Pictures are stored on the SD card, so the app could read all your pictures, upload them, then delete them. Newer devices have more internal storage, so hopefully applications will gradually move away from using this permission. Apparently, the next version of Android will introduce a new permission for reading the SD card too -- at present, any application may read from the SD card.

"Read[ing] all my personal data" depends on what you count as personal data -- security-sensitive info should not be on the SD card (things like phone number (although the phone state and identity permission gives access to this), contacts, account details), but anything that is on the SD card may be read by any application. That means pictures and music, at least.

I wonder if it might be useful to always list all of the common permissions, to make it easier to see which ones an application doesn't have. I've installed enough Android apps to have a reasonable idea of what's available (and by extension, what any given app can't do) but it's reasonable to assume I'm in a small minority.



Why not just do the same thing we have been using for years, /tmp. If the program just needs scratch space why do we deem it proper to allow any app to traverse an entire partition so it can set down a couple of files?


Thanks for the info. I agree that knowing what an app can't do would be very useful.

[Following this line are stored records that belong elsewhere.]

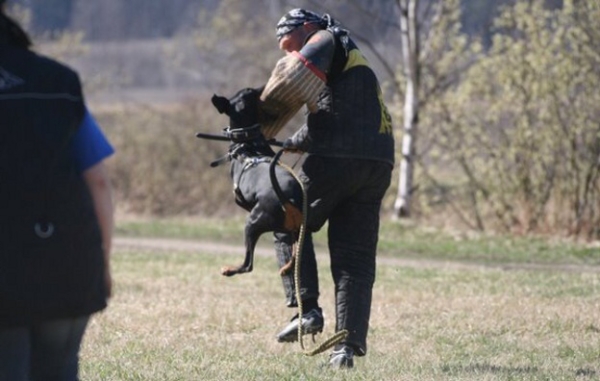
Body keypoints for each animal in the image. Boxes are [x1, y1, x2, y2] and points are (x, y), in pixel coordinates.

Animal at [210, 86, 304, 276]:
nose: (263, 88)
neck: (248, 142)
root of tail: (288, 201)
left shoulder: (240, 200)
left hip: (253, 222)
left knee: (248, 264)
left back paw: (229, 269)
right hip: (296, 228)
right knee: (295, 252)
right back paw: (286, 267)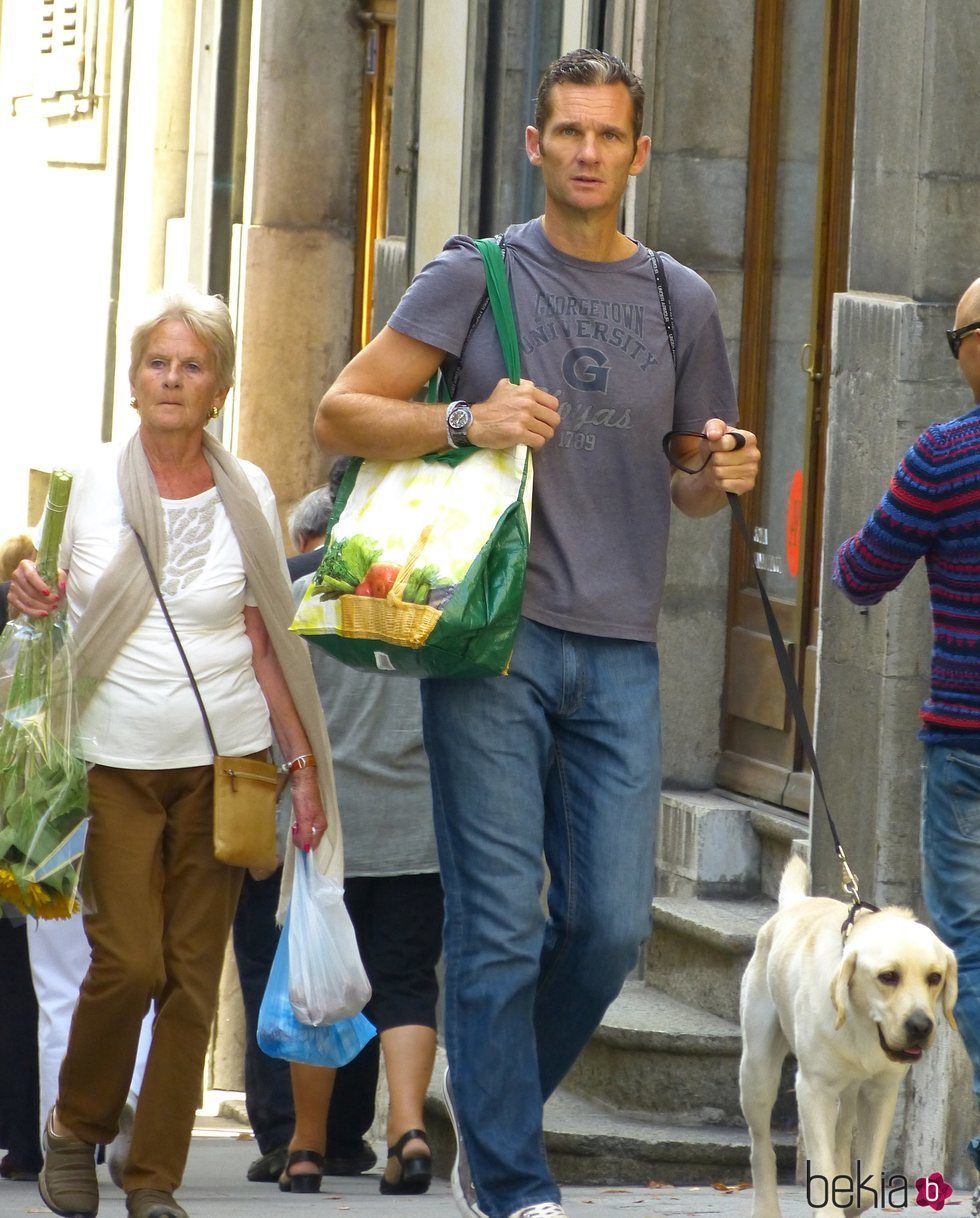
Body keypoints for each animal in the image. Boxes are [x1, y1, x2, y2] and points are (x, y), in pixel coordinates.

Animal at [740, 857, 954, 1218]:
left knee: (841, 1136)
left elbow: (869, 1182)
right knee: (761, 1148)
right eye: (888, 976)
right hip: (757, 1073)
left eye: (935, 977)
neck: (860, 1023)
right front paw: (830, 1209)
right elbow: (822, 1163)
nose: (921, 1026)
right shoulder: (813, 1090)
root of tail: (796, 903)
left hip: (850, 1092)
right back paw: (766, 1208)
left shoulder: (881, 1092)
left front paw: (851, 1200)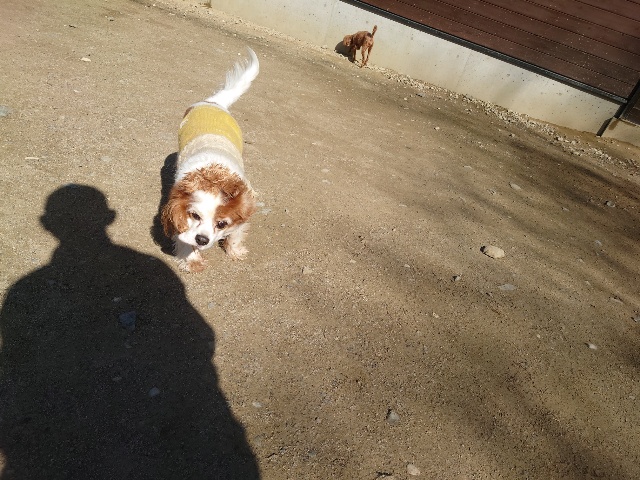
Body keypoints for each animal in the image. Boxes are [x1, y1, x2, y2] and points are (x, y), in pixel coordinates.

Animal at [161, 48, 259, 272]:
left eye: (222, 224)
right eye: (195, 216)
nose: (202, 239)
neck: (216, 177)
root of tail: (214, 103)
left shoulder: (243, 208)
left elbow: (236, 233)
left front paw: (234, 251)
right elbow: (183, 237)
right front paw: (192, 260)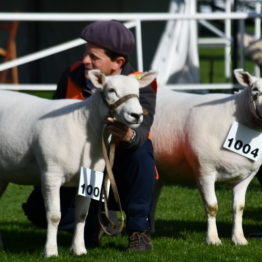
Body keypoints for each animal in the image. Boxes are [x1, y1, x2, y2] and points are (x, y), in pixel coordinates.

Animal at [151, 69, 262, 246]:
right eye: (255, 90)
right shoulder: (204, 170)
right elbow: (212, 206)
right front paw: (213, 239)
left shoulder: (247, 175)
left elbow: (239, 207)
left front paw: (239, 238)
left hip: (159, 169)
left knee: (152, 197)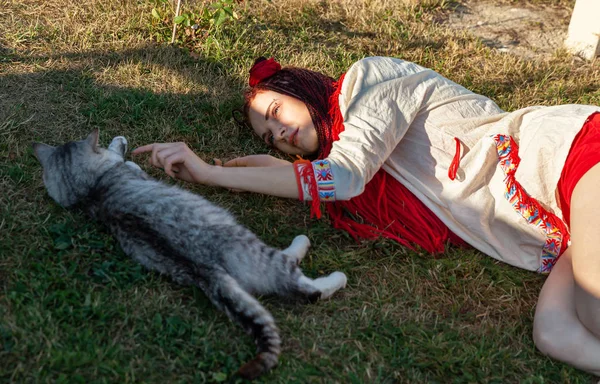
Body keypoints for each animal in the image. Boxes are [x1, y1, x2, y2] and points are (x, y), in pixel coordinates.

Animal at [32, 130, 346, 380]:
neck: (92, 190)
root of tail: (205, 269)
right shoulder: (127, 171)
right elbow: (123, 160)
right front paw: (118, 144)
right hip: (255, 248)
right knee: (304, 285)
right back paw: (322, 264)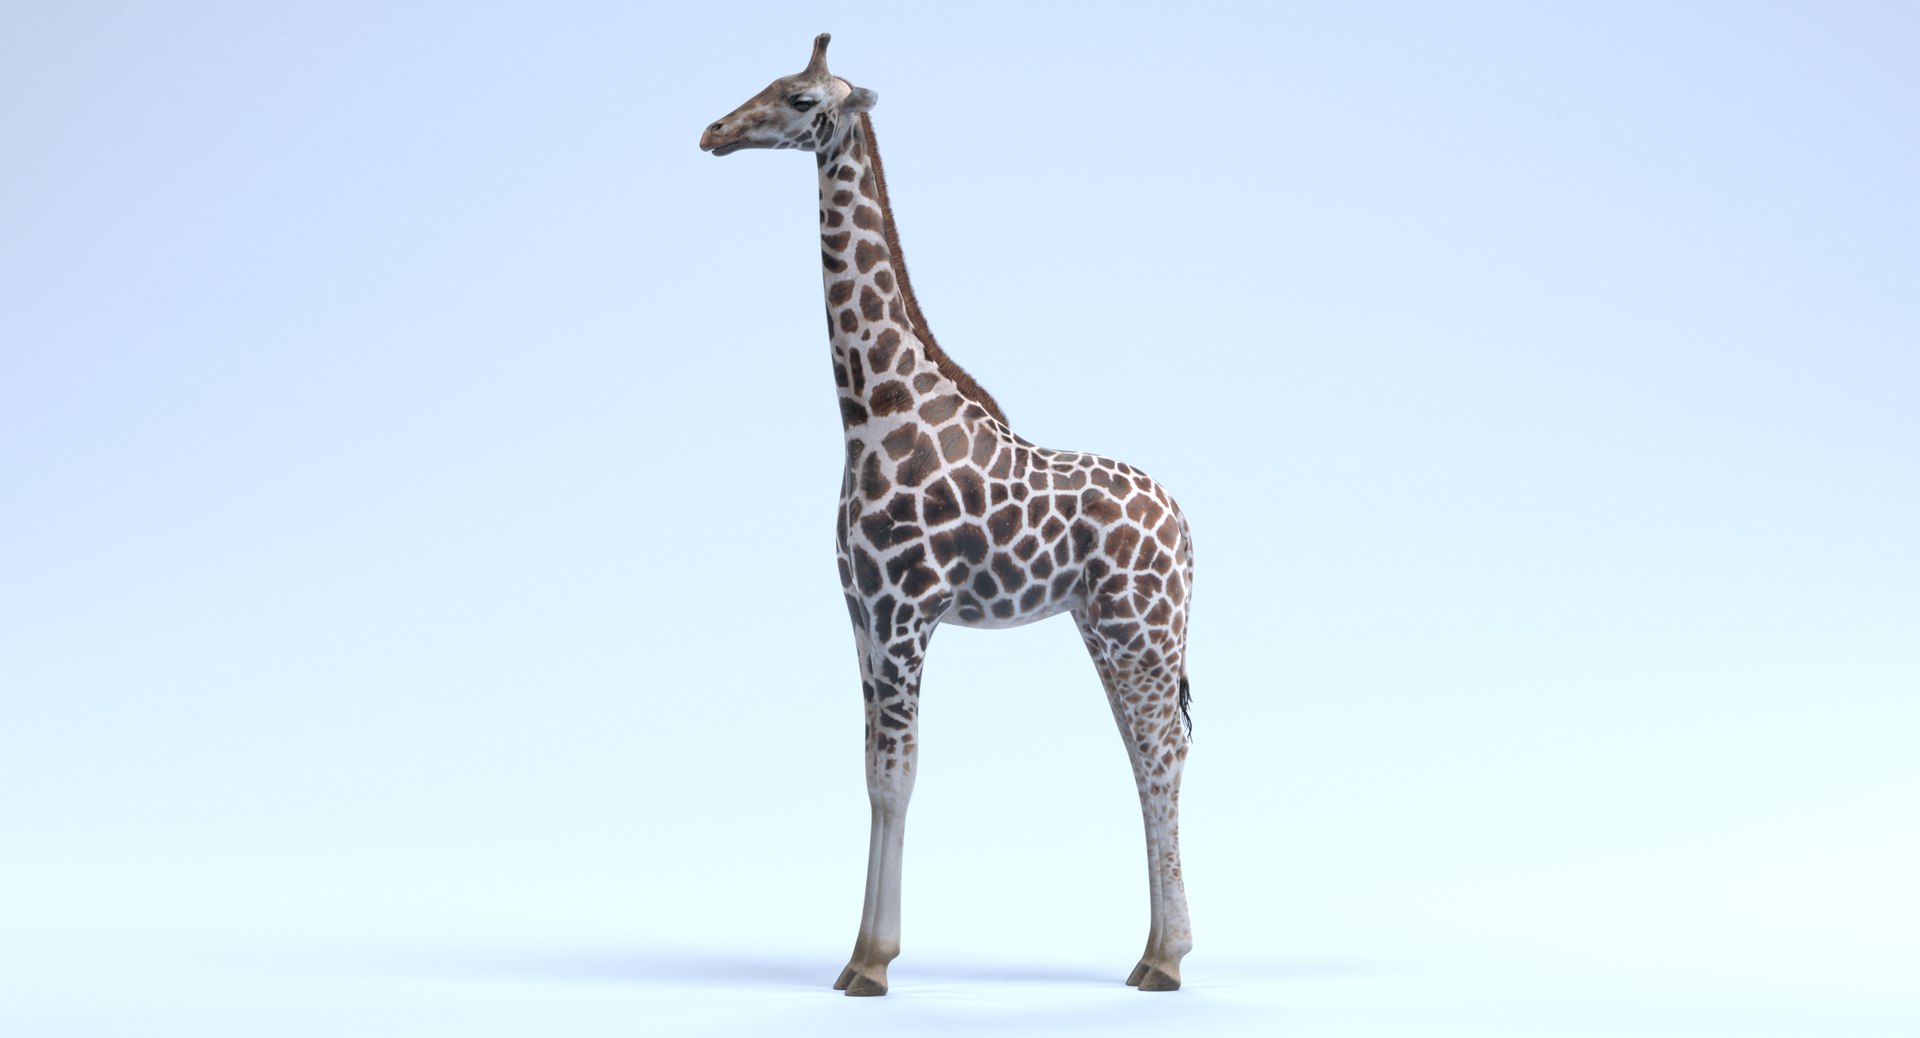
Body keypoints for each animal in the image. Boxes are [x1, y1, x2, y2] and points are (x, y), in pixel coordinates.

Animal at [699, 34, 1195, 996]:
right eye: (771, 81)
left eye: (799, 97)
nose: (712, 133)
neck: (875, 410)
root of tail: (1188, 527)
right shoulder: (860, 615)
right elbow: (872, 773)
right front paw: (862, 953)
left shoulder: (903, 615)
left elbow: (898, 778)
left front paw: (871, 963)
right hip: (1108, 628)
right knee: (1147, 753)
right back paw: (1155, 952)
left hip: (1144, 629)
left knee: (1162, 756)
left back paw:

And I think there should be a notion of "secure/private/encrypted storage". So when I tell an app to store some item there, I can be absolutely certain that no other app will ever be able to access it, regardless of any permissions.


Every app has its own protected storage space, but that's historically often been quite restricted in size. This is where things like SQLite databases are usually stored. It's also (pretty much by definition) not accessible using a file manager and it's much more difficult to share data from it, so it's not appropriate for music or pictures.